▶ _Your objective_:
From the records below, take each line where the string "spray" shows up and copy it.

[Before-and-after object listings]

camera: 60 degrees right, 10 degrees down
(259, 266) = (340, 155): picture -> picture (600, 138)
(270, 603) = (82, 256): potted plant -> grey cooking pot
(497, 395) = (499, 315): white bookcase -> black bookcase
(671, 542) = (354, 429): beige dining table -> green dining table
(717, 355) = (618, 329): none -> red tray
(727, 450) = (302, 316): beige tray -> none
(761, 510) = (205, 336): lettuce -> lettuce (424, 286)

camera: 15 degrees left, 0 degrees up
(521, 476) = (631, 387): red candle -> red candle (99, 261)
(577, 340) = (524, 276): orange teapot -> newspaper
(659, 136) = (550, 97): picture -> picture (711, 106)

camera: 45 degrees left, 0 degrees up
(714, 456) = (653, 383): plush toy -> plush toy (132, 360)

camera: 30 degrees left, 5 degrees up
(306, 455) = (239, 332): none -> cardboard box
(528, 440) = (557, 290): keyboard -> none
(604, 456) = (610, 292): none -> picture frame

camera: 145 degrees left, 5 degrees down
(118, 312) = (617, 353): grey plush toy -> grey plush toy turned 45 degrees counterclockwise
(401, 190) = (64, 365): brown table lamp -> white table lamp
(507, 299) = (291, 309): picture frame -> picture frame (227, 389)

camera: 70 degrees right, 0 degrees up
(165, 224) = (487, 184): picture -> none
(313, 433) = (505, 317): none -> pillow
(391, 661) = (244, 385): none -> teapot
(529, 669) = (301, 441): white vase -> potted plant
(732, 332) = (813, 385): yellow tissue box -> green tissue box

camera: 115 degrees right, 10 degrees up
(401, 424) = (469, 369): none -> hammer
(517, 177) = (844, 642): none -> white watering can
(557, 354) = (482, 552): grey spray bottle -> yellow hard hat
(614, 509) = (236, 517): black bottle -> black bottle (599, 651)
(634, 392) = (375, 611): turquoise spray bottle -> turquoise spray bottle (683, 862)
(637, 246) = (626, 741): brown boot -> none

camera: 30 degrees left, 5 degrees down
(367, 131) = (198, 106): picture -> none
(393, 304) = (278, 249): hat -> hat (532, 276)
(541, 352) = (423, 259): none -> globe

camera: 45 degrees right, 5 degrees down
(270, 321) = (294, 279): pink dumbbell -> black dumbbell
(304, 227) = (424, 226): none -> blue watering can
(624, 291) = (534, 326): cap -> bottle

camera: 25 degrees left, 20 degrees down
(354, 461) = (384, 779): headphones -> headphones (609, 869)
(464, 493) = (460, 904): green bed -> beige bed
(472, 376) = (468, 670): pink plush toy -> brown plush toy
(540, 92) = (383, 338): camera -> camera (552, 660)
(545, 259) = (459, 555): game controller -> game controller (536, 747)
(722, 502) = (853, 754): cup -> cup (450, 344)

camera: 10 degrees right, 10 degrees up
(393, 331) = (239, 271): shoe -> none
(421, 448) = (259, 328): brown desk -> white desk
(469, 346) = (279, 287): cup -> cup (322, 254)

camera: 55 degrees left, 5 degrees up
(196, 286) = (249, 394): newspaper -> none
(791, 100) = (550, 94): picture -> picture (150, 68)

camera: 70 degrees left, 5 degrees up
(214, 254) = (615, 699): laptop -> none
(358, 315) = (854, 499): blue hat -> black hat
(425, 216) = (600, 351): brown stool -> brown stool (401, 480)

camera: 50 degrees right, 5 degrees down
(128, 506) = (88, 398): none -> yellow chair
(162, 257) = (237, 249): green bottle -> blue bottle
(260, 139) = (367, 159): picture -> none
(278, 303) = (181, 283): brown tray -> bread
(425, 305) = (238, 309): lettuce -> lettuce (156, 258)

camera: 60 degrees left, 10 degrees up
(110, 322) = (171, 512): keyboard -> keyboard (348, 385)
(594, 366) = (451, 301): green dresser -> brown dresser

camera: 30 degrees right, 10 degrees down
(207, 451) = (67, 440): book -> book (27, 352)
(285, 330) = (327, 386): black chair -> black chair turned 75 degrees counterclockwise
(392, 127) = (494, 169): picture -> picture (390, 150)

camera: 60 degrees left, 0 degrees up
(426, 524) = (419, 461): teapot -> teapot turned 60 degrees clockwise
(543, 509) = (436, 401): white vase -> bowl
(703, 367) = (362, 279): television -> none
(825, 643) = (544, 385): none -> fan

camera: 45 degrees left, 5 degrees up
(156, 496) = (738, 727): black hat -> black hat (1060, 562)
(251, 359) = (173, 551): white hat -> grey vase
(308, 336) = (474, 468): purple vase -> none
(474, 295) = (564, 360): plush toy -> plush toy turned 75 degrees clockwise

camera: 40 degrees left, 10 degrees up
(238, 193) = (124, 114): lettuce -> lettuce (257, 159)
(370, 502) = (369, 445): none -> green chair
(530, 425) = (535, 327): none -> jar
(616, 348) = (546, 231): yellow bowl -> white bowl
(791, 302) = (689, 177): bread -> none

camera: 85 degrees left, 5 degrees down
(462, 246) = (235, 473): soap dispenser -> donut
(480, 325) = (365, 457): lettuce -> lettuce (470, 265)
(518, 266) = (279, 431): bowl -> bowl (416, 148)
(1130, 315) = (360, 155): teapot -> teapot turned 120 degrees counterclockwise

▶ _Response to this task_:
(557, 354) = (482, 552): grey spray bottle -> yellow hard hat
(634, 392) = (375, 611): turquoise spray bottle -> turquoise spray bottle (683, 862)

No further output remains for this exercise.